Change is on the horizon…

As
our sister publication Personnel Today publishes its exclusive new research
into sicknotes, we look at the implications of the changes for OH
practitioners.  By Nic Paton

Plans
by the Government and the British Medical Association (BMA) for GPs to give up
sick-note certification by 2006 have caused some consternation among
occupational health practitioners.

Concerns
about workload, staffing, patient expectations, confidentiality, trust and the
relationship between OH and HR have all been raised.

But
the latest message to OH from both Government advisers and the medical
profession is ‘don’t panic’. Not only is nothing much likely to happen before
April next year, but it is not even a fait accompli that GPs will give up
writing sicknotes altogether.

One
thing that is clear, though, is the appetite for change within the medical
profession.

A
survey in October by Occupational Health’s sister title Personnel Today and
Doctor magazine found that, in a poll of 300 doctors, more than 80 per cent no
longer wanted responsibility for writing sicknotes, with 77 per cent admitting
they issued sicknotes too easily.

The
study also polled 1,000 HR professionals and reported that 80 per cent said they
were now seeing more staff signed off sick, with 30 per cent saying the numbers
had increased greatly in the past year. A total of 54 per cent of the doctors
and 39 per cent of the HR professionals wanted to see specialist OH centres
established, while 49 per cent and 8 per cent respectively believed in-house
certification was the answer.

According
to Dr Simon Fradd, joint deputy chairman of the BMA’s GPs’ committee, as part
of its agreement on a new GP contract, the Government has allocated £10m over three
years for projects that might take some of the burden off GPs. Part, but by no
means all, of this money has been earmarked to fund the proposed pilots on
sicknote certification, the evaluation process by (probably) the University of
York and, it is hoped, to reimburse smaller companies taking part.

However,
the money only comes on stream from April 2004, so until then the process is
stalled, although preparatory work is continuing.

Who
is taking part is still a closely guarded secret, but Fradd said it is likely
there will be a large motor manufacturer, a police force, an NHS Plus
organisation and at least one other multinational.

Along
with the reimbursement issue for smaller firms, there is also debate about how
any scheme might work in the NHS. Because treatment is so readily available
within the health service, OH has often been more at the advice end of the
spectrum.

“There
are concerns about being seen to be fast-tracking people through the NHS simply
because they are employees of the NHS, and that is something we need to discuss
with the minister,” Fradd explained.

Similarly,
in all the excitement over the proposed change, it has been overlooked that the
new GP contract does not say that GPs are going to give up sickness
certification altogether, stressed Dr Philip Sawney, a principal medical
adviser at the Department for Work and Pensions (DWP).

The
DWP has policy responsibility for the regulation and guidance of sickness
certification, and so is a very interested observer to the process.

The
intention is simply to make “significant progress” towards national coverage by
April 2006, Sawney said. “GPs are not necessarily going to give up the role
completely by 2006. It is pretty clear to me that GPs will continue to have a
role for the foreseeable future.”

There
are serious issues of capacity, as there are already not enough OH
practitioners to go round, he conceded.

“If
employers want to take greater responsibility for this function, fine.
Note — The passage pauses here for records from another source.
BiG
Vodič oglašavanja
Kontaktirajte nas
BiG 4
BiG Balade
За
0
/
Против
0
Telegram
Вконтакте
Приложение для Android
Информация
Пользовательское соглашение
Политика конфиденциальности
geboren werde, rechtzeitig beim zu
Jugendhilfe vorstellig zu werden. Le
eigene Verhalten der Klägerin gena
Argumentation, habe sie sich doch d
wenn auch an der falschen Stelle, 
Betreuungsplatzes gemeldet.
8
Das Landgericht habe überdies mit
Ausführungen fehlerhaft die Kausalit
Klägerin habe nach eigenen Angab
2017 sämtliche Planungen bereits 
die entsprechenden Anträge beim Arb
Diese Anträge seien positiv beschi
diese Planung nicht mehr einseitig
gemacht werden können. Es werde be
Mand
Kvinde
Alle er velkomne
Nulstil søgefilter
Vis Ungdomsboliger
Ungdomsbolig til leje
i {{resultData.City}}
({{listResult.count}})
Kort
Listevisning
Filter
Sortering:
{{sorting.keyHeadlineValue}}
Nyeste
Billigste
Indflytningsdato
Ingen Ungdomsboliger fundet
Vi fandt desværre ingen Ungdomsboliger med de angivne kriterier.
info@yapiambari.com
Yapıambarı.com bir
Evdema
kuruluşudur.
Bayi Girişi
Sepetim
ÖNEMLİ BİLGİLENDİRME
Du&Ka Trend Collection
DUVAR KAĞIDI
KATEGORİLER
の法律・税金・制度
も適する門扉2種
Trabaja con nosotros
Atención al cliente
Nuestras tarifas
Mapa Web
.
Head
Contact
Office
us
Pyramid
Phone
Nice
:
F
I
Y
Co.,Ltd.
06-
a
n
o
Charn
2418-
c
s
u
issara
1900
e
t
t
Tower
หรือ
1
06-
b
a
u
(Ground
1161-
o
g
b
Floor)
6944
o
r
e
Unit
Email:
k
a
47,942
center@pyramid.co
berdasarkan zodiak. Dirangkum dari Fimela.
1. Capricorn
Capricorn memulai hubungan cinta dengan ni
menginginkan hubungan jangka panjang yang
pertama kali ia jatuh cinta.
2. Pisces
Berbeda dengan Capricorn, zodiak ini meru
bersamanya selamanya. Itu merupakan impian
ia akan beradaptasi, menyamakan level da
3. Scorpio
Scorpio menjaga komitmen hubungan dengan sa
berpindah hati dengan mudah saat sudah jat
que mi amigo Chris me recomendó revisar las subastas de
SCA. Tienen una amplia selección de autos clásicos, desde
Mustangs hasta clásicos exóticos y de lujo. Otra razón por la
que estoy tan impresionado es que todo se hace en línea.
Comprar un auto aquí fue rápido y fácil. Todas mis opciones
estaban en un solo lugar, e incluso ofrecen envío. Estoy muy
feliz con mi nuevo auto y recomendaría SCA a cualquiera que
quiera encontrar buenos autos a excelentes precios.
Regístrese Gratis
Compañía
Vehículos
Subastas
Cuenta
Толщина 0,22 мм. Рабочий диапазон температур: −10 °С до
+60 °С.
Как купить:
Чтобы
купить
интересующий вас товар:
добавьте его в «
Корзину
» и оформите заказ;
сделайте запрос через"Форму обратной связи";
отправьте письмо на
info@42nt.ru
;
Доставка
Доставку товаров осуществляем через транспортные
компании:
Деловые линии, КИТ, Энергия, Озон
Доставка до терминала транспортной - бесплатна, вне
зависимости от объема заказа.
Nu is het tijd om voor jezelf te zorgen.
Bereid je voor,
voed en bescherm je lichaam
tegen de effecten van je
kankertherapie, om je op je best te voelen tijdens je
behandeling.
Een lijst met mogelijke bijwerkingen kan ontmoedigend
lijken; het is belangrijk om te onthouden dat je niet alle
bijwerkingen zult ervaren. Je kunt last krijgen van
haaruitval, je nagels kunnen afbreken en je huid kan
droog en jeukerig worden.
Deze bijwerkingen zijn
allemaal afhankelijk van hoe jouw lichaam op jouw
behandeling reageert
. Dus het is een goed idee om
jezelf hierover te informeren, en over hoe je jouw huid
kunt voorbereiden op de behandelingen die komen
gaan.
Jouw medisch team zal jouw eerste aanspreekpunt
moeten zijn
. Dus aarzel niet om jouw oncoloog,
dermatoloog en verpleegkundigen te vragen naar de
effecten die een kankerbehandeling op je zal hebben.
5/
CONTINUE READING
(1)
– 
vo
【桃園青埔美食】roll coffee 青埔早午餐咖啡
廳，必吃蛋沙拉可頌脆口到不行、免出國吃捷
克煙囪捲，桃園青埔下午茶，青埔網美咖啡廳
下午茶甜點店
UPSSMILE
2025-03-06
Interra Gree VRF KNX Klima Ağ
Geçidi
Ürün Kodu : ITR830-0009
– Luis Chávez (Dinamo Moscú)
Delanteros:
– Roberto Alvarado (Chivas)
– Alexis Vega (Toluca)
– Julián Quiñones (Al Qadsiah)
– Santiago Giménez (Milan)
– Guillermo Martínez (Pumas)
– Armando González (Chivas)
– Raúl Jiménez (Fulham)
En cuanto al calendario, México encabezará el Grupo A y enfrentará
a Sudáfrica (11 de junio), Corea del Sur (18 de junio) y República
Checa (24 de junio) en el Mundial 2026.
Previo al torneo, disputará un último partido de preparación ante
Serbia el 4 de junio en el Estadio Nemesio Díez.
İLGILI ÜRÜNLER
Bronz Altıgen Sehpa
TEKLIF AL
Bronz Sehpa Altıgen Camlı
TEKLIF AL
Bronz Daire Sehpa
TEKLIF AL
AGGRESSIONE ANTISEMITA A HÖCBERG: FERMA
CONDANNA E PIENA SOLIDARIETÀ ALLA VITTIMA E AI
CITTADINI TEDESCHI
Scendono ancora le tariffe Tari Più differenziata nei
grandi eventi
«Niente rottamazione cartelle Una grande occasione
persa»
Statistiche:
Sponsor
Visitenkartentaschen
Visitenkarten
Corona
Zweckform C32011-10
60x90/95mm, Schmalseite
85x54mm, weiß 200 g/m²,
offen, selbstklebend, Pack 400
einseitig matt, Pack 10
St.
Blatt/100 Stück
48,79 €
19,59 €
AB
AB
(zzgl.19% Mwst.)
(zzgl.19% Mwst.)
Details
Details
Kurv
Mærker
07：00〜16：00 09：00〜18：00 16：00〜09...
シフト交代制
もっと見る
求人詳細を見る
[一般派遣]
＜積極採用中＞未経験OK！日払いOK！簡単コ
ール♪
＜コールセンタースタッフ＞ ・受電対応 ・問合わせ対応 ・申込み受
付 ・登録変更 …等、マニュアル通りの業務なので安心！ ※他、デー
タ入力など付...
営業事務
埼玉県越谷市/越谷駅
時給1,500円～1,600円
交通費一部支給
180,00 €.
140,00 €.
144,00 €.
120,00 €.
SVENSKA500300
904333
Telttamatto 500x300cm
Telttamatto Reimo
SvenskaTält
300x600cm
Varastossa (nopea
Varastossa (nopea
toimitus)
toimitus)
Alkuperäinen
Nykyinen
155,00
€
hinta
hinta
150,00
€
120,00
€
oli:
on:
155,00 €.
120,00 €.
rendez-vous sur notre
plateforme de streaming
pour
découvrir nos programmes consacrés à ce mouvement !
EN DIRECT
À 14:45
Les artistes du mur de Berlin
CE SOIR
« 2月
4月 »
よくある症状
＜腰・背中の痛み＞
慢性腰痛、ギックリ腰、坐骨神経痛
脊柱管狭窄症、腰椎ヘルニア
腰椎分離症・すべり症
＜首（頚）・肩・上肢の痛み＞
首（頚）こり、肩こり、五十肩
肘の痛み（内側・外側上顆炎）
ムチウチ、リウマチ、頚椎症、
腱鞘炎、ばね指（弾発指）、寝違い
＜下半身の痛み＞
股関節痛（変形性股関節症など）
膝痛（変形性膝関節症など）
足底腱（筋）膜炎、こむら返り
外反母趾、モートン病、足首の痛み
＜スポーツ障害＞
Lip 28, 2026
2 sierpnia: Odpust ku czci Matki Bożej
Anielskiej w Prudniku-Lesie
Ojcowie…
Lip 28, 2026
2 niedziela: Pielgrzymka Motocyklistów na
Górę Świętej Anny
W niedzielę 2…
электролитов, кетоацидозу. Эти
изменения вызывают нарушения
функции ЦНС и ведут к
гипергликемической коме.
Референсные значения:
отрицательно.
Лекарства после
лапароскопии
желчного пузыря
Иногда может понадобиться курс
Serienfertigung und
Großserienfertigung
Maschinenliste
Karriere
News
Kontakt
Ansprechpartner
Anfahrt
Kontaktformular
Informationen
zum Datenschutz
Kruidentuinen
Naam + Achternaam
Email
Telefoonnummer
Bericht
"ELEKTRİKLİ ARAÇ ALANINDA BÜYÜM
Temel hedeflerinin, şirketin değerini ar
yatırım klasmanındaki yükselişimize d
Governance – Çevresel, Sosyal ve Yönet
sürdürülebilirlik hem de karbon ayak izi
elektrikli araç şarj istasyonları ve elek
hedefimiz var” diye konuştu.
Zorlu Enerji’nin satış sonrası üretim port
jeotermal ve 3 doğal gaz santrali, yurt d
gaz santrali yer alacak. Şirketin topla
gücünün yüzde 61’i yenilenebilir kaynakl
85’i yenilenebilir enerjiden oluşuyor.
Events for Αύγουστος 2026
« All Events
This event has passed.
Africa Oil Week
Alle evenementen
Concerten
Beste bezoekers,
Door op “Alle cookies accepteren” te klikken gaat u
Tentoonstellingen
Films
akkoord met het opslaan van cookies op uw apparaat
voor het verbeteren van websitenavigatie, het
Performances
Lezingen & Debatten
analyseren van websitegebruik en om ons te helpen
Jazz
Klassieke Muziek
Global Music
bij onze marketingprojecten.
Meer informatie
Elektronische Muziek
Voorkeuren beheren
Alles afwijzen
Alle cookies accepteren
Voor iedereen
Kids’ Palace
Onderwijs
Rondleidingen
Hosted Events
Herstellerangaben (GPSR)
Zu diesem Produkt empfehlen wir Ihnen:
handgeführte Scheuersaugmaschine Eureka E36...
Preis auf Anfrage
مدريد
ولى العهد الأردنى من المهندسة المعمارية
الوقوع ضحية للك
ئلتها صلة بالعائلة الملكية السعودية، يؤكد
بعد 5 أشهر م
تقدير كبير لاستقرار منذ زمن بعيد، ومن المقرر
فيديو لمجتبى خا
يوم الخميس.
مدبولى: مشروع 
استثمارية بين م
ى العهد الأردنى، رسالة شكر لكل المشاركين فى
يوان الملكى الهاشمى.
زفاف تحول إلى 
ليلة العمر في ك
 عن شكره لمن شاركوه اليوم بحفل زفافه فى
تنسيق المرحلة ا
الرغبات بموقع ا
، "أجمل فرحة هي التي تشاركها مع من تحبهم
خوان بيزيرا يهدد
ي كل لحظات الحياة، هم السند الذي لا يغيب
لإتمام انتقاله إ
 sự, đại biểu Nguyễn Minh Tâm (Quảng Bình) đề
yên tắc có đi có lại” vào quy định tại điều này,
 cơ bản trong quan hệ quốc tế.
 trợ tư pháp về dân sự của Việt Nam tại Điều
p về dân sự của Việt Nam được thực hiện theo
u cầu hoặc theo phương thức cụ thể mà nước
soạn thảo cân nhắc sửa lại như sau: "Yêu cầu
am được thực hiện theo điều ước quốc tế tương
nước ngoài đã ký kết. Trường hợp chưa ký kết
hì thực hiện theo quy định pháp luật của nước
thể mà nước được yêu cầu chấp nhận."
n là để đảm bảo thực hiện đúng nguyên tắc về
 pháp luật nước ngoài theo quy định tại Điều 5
But most
people in the labour market do not have access to that sort of enlightened
employer view, and do not have access to the necessary OH service,” he argued.

“OH
is not in a position to take over lock, stock and barrel the clinical care of
people of working age,” he warned.

The
message for the profession, it appears, is that, yes, change is coming, but
there’s a long way to go before it arrives at your workplace.